# Material shown
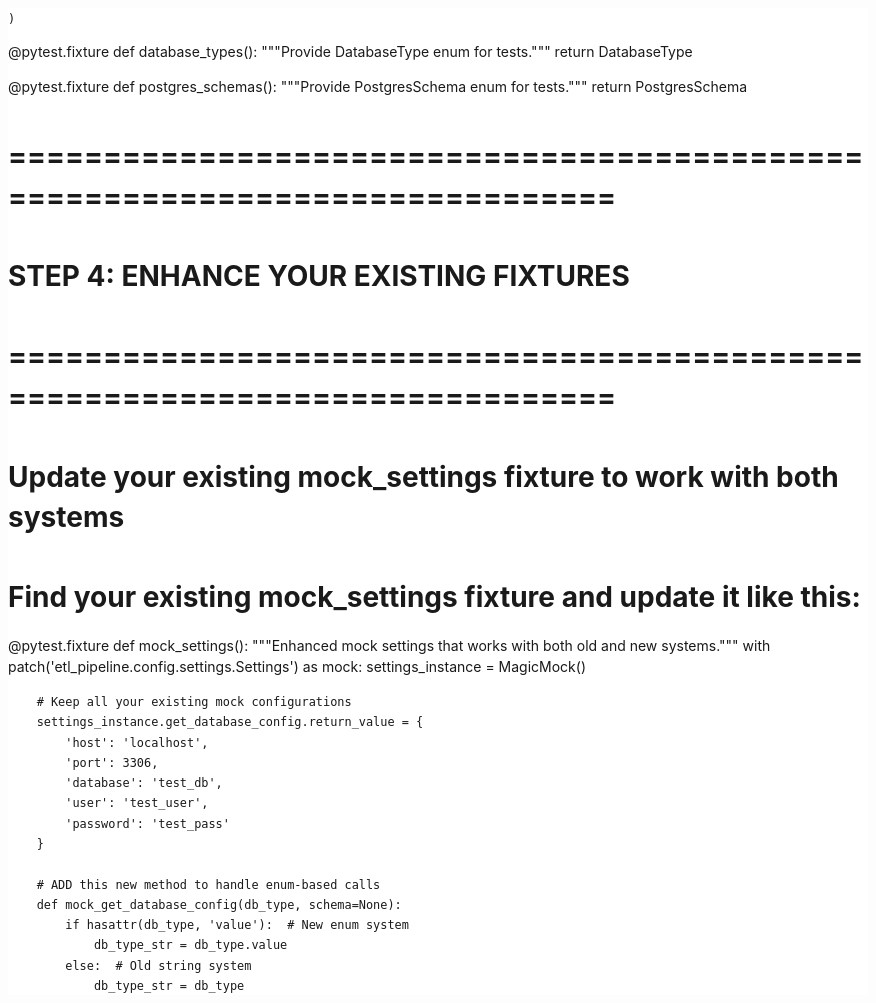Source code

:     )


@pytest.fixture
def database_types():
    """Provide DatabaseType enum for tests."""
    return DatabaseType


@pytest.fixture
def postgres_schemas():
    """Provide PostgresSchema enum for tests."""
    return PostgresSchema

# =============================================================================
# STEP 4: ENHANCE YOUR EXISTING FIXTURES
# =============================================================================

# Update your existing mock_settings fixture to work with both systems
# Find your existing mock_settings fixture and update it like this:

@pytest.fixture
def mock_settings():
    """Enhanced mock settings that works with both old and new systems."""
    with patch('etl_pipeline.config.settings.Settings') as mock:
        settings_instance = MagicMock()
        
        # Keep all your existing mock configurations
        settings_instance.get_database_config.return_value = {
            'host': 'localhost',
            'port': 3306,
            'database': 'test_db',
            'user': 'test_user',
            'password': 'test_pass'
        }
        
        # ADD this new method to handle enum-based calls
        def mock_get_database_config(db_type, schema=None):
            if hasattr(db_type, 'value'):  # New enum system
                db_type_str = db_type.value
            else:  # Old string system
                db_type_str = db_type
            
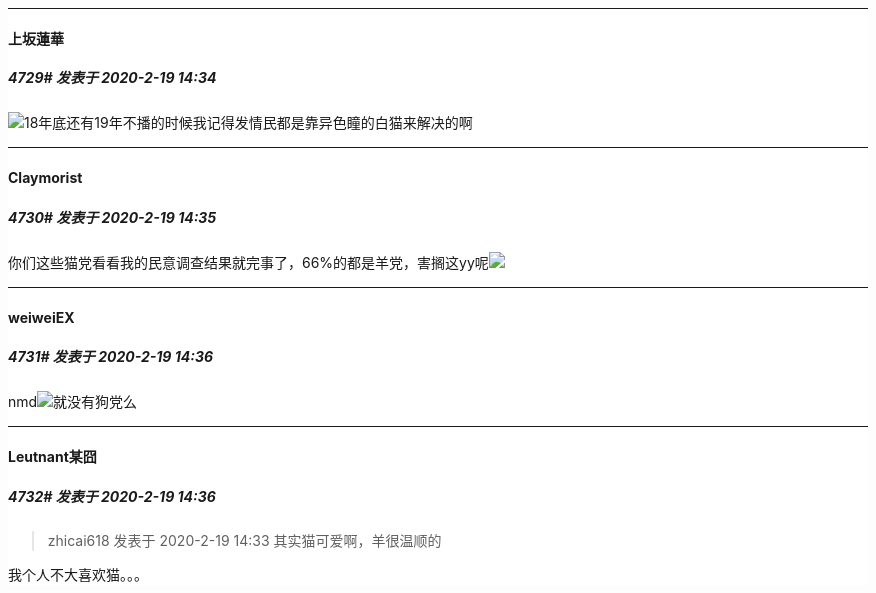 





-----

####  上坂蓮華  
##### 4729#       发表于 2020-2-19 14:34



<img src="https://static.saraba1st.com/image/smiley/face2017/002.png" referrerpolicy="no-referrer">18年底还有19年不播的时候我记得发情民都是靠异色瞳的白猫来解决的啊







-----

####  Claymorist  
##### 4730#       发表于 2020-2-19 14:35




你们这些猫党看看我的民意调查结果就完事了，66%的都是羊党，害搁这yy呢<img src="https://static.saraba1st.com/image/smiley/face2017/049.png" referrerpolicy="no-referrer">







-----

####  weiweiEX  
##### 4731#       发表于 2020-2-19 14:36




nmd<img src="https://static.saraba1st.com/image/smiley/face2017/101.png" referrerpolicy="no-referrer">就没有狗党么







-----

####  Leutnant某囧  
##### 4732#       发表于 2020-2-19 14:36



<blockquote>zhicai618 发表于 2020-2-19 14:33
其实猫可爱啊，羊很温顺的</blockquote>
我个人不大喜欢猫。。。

# Problem description
Filter the data for the string "DatabaseType". Copy each matching line.

# Written solution
    """Provide DatabaseType enum for tests."""
    return DatabaseType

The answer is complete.